We had an extremely early start to our final full day in Tibet, as there were still a few things to see and a lot of miles to travel before we got back to Lhasa. First of all, we went to a carpet factory in Shigatse, where we were able to interact with some local Tibetan people and see the results of their labours. Janey and I still had a couple of weeks left on the road at this point though so there was no way that we were buying a carpet to lug around with us though. The factory was an interesting place to visit. However, I do have to question why, in a country as poor as Tibet, 44% of the profits of the factory go to the monastery, and only 28% go to the workers.

After leaving the factory, we had a very long drive back to Lhasa, along the Northern Friendship Highway. This is a misnomer if ever there was one, as it’s not a very friendly road at all. Damdul got into a ridiculous game of tit-for-tat overtaking with a massive bus, that went on for at least half an hour. He then made up for it though by, with very little ceremony or announcement, turning off the main highway and driving into a small village. It turned out that he was taking us to his family house, where we met his wife, grandparents and children. The family seemed delighted to have us there as they insisted on pouring us copious amounts of butter tea, and even posed for a family photo for Tyrone. He later printed this and sent it to them, via Snow Lion Tours. I like to think that it still takes pride of place in their simple but beautiful home.

* [Activity]: Carry the account of the last day in Tibet forward from the point where it ends. The material that comes next has nothing to do with this.

* [Data excerpt]:
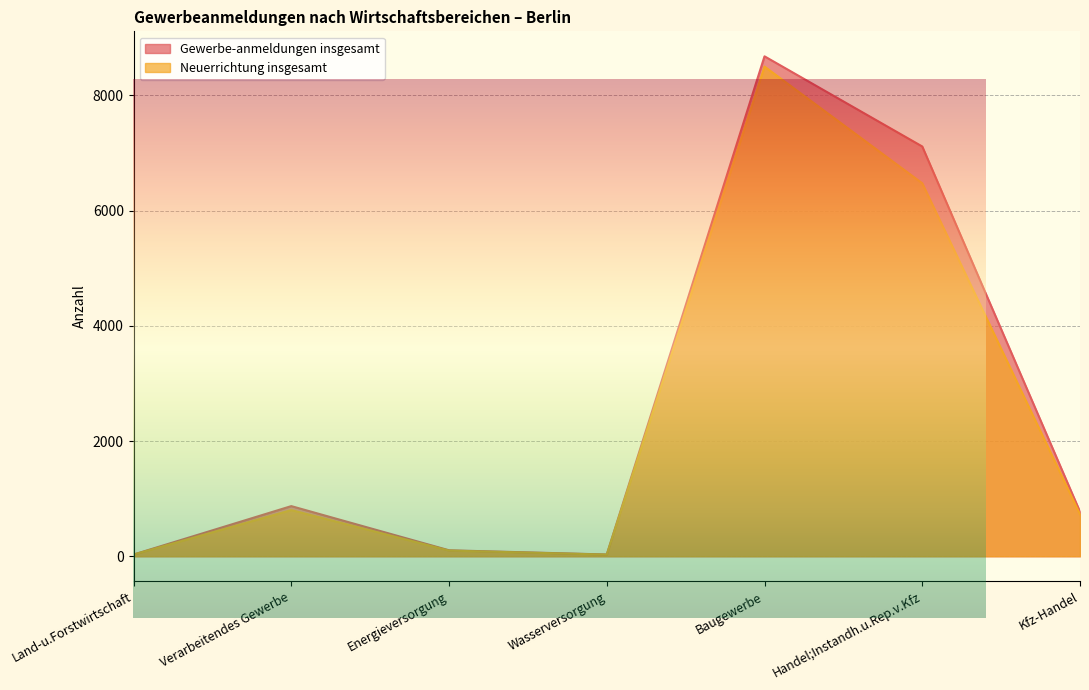

What is the average value of the Neuerrichtung insgesamt series?

2380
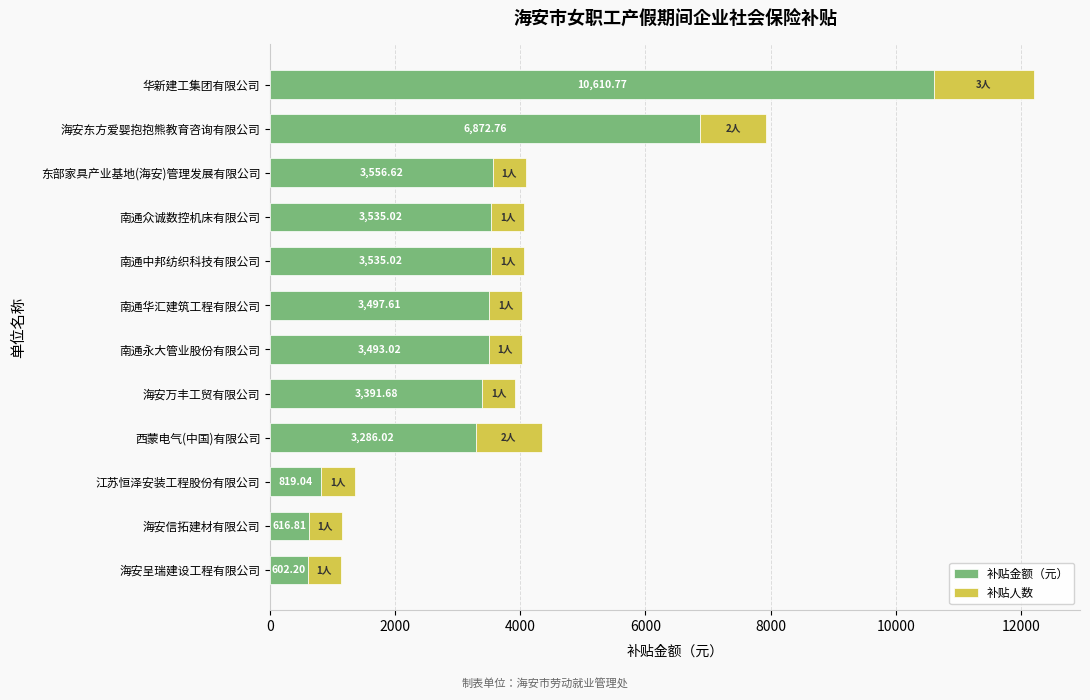

At which category is the sum across all series the highest?

华新建工集团有限公司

* [Final answer]:
Later that day, we arrived back in Lhasa and went souvenir shopping round the Barkor. This was one of the least enjoyable experiences of the whole trip. The vendors set ludicrous prices and bargained very aggressively. I appreciate that a lot of these vendors are very poor but by being a bit more courteous and not thinking that all Westerners have bottomless pits of money, they’d have probably made a lot more sales.  Not too long later though, we went to an incredibly hospitable family restaurant where I ate the best meal that I had all trip, which completely overshadowed the unfriendly vendors. That’s the thing with Tibet. It wasn’t always the easiest place to travel but in the end, something always proved that it was worth all the effort.

Day 9

I woke up on Day 9, our final day in Tibet, with no headache. My body had finally got accustomed to the altitude! I had to laugh at this. That morning, we said our goodbyes to Tyrone and Virginia and went our separate ways. They sensibly headed to Lhasa airport, where they boarded a plane to Chengdu and then travelled on to Bangkok. Janey and I had made the decision that, rather than flying, we were going to take the 33 hour train journey from Lhasa to Xi’an. When we were planning it, this seemed like it could be one of the highlights of our seven week trip. In hindsight, what on earth were we thinking?! The best adjective I can use to describe that journey is “character-building.” A day and a half later, with character sufficiently built, we stepped off the train and headed into the city at the end of the Silk Road. Our Tibetan odyssey was at an end.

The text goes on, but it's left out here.